WORK INSTRUCTIONS>
A faithful, word-for-word transcription of all the data is what is needed.

DATA SHOWN>
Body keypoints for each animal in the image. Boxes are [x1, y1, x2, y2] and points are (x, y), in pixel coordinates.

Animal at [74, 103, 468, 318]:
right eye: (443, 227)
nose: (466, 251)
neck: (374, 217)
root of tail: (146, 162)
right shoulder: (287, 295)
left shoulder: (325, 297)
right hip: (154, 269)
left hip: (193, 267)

TASK RESPONSE>
Body keypoints for each animal in the image. Boxes are [x1, y1, x2, y2] and points are (x, y), in pixel coordinates.

Animal at [74, 103, 468, 318]:
right eye: (443, 227)
nose: (466, 251)
neck: (374, 217)
root of tail: (146, 162)
right shoulder: (287, 295)
left shoulder: (325, 297)
right hip: (154, 269)
left hip: (193, 267)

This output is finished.